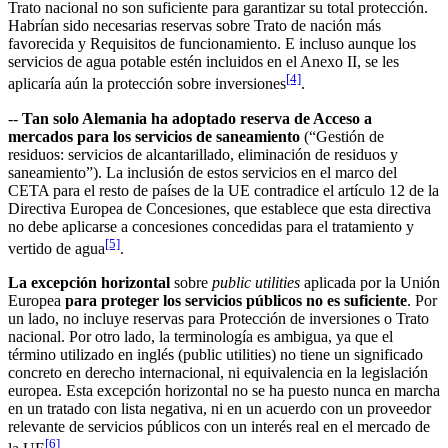
Trato nacional no son suficiente para garantizar su total protección.
Habrían sido necesarias reservas sobre Trato de nación más
favorecida y Requisitos de funcionamiento. E incluso aunque los
servicios de agua potable estén incluidos en el Anexo II, se les
[4]
aplicaría aún la protección sobre inversiones
.
--
Tan solo Alemania ha adoptado reserva de Acceso a
mercados para los servicios de saneamiento
(“Gestión de
residuos: servicios de alcantarillado, eliminación de residuos y
saneamiento”). La inclusión de estos servicios en el marco del
CETA para el resto de países de la UE contradice el artículo 12 de la
Directiva Europea de Concesiones, que establece que esta directiva
no debe aplicarse a concesiones concedidas para el tratamiento y
[5]
vertido de agua
.
La excepción horizontal
sobre
public utilities
aplicada por la Unión
Europea
para proteger los servicios públicos no es suficiente
. Por
un lado, no incluye reservas para Protección de inversiones o Trato
nacional. Por otro lado, la terminología es ambigua, ya que el
término utilizado en inglés (public utilities) no tiene un significado
concreto en derecho internacional, ni equivalencia en la legislación
europea. Esta excepción horizontal no se ha puesto nunca en marcha
en un tratado con lista negativa, ni en un acuerdo con un proveedor
relevante de servicios públicos con un interés real en el mercado de
[6]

---+---

[What you will do]
Transcribe the listing verbatim, pictures excluded.

[Completed task]
Trato nacional no son suficiente para garantizar su total protección.
Habrían sido necesarias reservas sobre Trato de nación más
favorecida y Requisitos de funcionamiento. E incluso aunque los
servicios de agua potable estén incluidos en el Anexo II, se les
[4]
aplicaría aún la protección sobre inversiones
.
--
Tan solo Alemania ha adoptado reserva de Acceso a
mercados para los servicios de saneamiento
(“Gestión de
residuos: servicios de alcantarillado, eliminación de residuos y
saneamiento”). La inclusión de estos servicios en el marco del
CETA para el resto de países de la UE contradice el artículo 12 de la
Directiva Europea de Concesiones, que establece que esta directiva
no debe aplicarse a concesiones concedidas para el tratamiento y
[5]
vertido de agua
.
La excepción horizontal
sobre
public utilities
aplicada por la Unión
Europea
para proteger los servicios públicos no es suficiente
. Por
un lado, no incluye reservas para Protección de inversiones o Trato
nacional. Por otro lado, la terminología es ambigua, ya que el
término utilizado en inglés (public utilities) no tiene un significado
concreto en derecho internacional, ni equivalencia en la legislación
europea. Esta excepción horizontal no se ha puesto nunca en marcha
en un tratado con lista negativa, ni en un acuerdo con un proveedor
relevante de servicios públicos con un interés real en el mercado de
[6]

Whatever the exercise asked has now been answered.